- _EXERCISE GOAL_:
Can you repeat, character for character, everything from the first of the lines below down to the line containing "Karten, Anhänger, Sticker und mehr zum Painten (264)", with both of those lines included?

- _DATA SECTION_:
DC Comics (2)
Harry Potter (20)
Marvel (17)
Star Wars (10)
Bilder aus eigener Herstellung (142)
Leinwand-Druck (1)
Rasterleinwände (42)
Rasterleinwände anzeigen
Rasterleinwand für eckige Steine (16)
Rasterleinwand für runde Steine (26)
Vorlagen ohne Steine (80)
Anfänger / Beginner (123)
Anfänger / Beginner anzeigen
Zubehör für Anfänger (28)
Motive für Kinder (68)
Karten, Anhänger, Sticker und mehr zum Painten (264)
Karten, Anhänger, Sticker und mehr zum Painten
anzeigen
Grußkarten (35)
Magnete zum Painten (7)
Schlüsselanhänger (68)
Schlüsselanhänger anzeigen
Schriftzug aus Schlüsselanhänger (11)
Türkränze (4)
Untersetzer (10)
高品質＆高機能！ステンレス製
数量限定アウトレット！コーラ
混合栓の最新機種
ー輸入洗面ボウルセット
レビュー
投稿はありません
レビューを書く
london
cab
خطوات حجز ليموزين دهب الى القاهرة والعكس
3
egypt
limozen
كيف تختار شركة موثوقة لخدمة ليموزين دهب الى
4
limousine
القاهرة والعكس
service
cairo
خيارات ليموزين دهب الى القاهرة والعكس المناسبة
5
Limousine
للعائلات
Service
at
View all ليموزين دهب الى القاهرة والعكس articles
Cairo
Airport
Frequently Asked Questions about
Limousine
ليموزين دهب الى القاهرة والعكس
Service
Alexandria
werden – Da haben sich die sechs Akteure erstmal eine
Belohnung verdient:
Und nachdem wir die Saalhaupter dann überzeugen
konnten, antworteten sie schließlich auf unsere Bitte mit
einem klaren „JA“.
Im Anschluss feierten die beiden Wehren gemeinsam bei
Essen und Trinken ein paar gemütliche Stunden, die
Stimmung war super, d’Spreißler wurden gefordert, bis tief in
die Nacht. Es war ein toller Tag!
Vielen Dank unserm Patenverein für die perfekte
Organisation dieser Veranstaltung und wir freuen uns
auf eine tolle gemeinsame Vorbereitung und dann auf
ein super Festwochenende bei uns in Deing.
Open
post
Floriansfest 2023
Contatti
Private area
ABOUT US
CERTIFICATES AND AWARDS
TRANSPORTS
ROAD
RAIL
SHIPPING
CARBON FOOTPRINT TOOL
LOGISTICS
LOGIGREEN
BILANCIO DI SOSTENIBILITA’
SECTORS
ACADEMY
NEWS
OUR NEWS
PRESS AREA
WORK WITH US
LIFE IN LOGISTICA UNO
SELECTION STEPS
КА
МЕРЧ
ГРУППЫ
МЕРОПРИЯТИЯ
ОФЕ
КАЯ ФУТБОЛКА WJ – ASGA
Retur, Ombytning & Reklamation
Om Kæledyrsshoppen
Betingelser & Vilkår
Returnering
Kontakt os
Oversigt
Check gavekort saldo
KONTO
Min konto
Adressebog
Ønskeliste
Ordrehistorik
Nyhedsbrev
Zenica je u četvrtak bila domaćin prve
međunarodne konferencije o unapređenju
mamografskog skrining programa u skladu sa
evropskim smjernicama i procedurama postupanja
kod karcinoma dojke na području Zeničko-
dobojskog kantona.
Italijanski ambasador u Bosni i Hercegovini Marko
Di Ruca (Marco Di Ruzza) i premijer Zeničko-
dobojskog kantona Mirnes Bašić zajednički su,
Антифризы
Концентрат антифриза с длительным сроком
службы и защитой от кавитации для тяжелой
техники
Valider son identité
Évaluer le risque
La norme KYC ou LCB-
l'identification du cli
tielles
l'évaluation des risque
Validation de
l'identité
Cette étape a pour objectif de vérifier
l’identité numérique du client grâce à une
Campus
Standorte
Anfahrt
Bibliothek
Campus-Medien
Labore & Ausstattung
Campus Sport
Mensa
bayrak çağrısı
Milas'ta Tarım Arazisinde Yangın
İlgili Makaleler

- _ANSWER BOX_:
DC Comics (2)
Harry Potter (20)
Marvel (17)
Star Wars (10)
Bilder aus eigener Herstellung (142)
Leinwand-Druck (1)
Rasterleinwände (42)
Rasterleinwände anzeigen
Rasterleinwand für eckige Steine (16)
Rasterleinwand für runde Steine (26)
Vorlagen ohne Steine (80)
Anfänger / Beginner (123)
Anfänger / Beginner anzeigen
Zubehör für Anfänger (28)
Motive für Kinder (68)
Karten, Anhänger, Sticker und mehr zum Painten (264)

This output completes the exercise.